## Stored records
>>>>
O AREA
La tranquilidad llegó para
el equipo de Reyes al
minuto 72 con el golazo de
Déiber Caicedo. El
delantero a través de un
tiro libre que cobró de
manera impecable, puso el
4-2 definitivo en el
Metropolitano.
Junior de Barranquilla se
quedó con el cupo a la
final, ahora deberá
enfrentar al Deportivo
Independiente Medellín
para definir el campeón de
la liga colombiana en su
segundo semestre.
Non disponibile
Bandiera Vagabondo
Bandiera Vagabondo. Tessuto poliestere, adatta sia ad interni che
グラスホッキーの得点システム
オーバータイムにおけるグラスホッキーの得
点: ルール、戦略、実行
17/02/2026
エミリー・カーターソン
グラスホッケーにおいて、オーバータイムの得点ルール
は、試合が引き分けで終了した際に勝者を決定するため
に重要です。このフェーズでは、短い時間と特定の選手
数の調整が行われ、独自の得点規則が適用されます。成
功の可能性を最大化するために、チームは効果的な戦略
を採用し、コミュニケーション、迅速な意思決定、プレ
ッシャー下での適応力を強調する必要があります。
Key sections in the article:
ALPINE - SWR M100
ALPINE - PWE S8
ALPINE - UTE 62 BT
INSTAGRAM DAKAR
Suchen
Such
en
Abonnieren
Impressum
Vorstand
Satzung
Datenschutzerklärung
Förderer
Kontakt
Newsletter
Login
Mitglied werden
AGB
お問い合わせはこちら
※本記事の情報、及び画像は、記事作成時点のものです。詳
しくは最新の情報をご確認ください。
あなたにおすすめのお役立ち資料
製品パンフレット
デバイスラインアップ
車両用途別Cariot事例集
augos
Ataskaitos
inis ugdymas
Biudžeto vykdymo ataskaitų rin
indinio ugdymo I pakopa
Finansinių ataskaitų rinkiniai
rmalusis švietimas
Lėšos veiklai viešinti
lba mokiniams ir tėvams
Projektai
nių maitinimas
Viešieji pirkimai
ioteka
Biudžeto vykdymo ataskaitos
<<<<
## What to do
Print, from the entries above, the line with "delantero a través de un", the line with "nių maitinimas" and all lines between them, exactly and with nothing else.

## Problem solution
delantero a través de un
tiro libre que cobró de
manera impecable, puso el
4-2 definitivo en el
Metropolitano.
Junior de Barranquilla se
quedó con el cupo a la
final, ahora deberá
enfrentar al Deportivo
Independiente Medellín
para definir el campeón de
la liga colombiana en su
segundo semestre.
Non disponibile
Bandiera Vagabondo
Bandiera Vagabondo. Tessuto poliestere, adatta sia ad interni che
グラスホッキーの得点システム
オーバータイムにおけるグラスホッキーの得
点: ルール、戦略、実行
17/02/2026
エミリー・カーターソン
グラスホッケーにおいて、オーバータイムの得点ルール
は、試合が引き分けで終了した際に勝者を決定するため
に重要です。このフェーズでは、短い時間と特定の選手
数の調整が行われ、独自の得点規則が適用されます。成
功の可能性を最大化するために、チームは効果的な戦略
を採用し、コミュニケーション、迅速な意思決定、プレ
ッシャー下での適応力を強調する必要があります。
Key sections in the article:
ALPINE - SWR M100
ALPINE - PWE S8
ALPINE - UTE 62 BT
INSTAGRAM DAKAR
Suchen
Such
en
Abonnieren
Impressum
Vorstand
Satzung
Datenschutzerklärung
Förderer
Kontakt
Newsletter
Login
Mitglied werden
AGB
お問い合わせはこちら
※本記事の情報、及び画像は、記事作成時点のものです。詳
しくは最新の情報をご確認ください。
あなたにおすすめのお役立ち資料
製品パンフレット
デバイスラインアップ
車両用途別Cariot事例集
augos
Ataskaitos
inis ugdymas
Biudžeto vykdymo ataskaitų rin
indinio ugdymo I pakopa
Finansinių ataskaitų rinkiniai
rmalusis švietimas
Lėšos veiklai viešinti
lba mokiniams ir tėvams
Projektai
nių maitinimas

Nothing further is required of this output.